The last resort would be a court order.

Customer: replied 17 days ago.
I am trying I have told her where I am just not the address it was agreed for him to come here today but since I won't give the address she has stopped this .
Before aof this she was wanting my partner's name address dob so she could do police checks on her it's not like I want to leave him with my partner she just seems to be being unreasonable

What is your reluctance to give the information asked for?

Customer: replied 17 days ago.
I'm reluctant to give her this information as she I don't trust what she would do with it

What do you think she can do with that information?

Customer: replied 17 days ago.
She's a counsellor and said she has he's her own database .
I also don't know if she would come up and make a scene

She's not permitted to use a database that she has access to as part of her work to check out someone in her personal life. That would be a misuse of information and therefore gross misconduct. If she values her job, she is very unlikely to misuse that information.

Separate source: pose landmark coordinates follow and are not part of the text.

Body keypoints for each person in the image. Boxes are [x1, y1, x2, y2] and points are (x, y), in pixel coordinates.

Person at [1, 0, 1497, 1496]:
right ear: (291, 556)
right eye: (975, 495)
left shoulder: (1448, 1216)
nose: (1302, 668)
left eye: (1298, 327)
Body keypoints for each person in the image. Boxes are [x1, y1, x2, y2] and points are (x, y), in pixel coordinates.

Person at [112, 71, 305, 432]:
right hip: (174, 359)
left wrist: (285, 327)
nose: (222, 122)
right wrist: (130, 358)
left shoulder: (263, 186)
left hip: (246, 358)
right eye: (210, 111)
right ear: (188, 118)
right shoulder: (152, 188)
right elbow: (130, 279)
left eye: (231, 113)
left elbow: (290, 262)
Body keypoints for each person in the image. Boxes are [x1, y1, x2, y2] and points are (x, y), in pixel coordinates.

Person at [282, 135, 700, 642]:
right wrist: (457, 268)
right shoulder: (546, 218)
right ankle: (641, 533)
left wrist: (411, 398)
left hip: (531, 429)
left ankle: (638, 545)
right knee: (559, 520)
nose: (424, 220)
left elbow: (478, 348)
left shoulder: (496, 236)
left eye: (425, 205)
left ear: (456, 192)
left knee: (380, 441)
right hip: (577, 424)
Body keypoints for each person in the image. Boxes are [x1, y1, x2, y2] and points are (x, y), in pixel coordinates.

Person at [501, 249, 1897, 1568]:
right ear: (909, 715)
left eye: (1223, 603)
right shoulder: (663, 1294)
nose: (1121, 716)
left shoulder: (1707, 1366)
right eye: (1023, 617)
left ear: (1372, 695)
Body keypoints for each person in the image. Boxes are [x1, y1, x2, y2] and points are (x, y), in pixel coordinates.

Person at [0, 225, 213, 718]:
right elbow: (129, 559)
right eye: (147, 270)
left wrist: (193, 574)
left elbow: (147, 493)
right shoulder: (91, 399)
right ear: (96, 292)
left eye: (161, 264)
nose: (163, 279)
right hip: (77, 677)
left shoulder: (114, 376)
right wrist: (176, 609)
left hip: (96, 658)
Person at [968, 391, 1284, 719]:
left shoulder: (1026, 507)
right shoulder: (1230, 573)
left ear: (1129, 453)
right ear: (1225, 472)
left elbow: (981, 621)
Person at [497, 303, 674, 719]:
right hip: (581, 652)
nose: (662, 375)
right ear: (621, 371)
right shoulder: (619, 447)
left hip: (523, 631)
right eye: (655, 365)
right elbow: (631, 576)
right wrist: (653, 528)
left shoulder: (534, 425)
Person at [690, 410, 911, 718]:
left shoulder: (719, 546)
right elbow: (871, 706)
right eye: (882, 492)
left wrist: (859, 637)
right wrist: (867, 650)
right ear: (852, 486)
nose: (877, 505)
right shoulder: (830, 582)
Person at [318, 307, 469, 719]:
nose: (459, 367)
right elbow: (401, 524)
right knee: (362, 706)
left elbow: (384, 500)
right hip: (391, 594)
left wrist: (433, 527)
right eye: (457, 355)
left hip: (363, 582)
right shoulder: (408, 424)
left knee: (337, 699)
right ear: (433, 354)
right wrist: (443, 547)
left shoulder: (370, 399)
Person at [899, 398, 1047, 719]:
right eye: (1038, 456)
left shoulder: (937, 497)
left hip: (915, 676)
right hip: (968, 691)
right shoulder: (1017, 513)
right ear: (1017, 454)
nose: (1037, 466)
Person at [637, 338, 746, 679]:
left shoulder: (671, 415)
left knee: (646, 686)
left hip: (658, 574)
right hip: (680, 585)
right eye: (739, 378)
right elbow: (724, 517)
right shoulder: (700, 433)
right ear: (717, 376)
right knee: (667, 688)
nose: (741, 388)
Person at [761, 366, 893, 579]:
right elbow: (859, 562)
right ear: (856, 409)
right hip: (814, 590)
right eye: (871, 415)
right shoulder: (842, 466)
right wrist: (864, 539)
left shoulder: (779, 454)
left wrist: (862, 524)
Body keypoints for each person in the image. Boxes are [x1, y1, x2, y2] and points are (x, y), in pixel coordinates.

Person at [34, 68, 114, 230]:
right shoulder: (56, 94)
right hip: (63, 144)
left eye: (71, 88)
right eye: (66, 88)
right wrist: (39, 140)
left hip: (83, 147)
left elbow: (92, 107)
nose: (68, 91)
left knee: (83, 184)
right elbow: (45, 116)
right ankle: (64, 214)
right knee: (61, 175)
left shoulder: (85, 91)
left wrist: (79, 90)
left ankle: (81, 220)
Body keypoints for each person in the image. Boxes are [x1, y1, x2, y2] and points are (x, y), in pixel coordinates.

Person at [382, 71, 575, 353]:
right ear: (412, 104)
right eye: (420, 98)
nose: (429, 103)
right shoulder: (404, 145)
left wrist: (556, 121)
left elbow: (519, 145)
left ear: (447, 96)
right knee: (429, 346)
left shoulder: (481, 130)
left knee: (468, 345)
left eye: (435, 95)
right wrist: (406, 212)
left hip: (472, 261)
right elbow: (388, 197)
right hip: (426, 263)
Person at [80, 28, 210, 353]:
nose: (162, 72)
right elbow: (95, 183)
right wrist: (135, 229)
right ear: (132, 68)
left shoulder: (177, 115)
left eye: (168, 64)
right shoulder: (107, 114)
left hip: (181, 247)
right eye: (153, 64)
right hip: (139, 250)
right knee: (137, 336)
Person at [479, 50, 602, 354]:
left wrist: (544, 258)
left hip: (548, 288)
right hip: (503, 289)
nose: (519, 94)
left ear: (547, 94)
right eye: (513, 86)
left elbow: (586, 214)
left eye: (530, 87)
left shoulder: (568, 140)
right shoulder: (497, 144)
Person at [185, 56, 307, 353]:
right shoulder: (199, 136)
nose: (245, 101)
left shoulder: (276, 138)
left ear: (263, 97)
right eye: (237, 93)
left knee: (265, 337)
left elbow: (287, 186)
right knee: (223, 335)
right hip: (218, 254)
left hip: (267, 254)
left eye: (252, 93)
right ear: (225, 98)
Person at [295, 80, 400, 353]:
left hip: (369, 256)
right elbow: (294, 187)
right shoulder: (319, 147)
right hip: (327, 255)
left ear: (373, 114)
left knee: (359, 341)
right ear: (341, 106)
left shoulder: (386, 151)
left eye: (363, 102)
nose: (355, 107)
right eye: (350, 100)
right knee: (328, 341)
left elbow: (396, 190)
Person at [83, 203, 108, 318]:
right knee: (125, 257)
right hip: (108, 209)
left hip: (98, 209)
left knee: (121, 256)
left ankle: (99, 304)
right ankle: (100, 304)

I think it's highly likely that if you don't give her the information she is going to say the child cannot visit, and you will then have to go to court. Once the matter is in court, unless there is a valid reason for the mother not to have the details she is asking for, those details will be available to her during the proceedings as your partner will be subjected to background checks (as both parents will be).

Customer: replied 17 days ago.
Ok thanks

It may be simpler just to give her the address - if she does turn up to cause trouble, you can call the police - and if she continues to do so, you'll be in a good position to get an order preventing her from turning up.

I suspect, however, that she just wants to know where the child will be - which is perfectly reasonable really.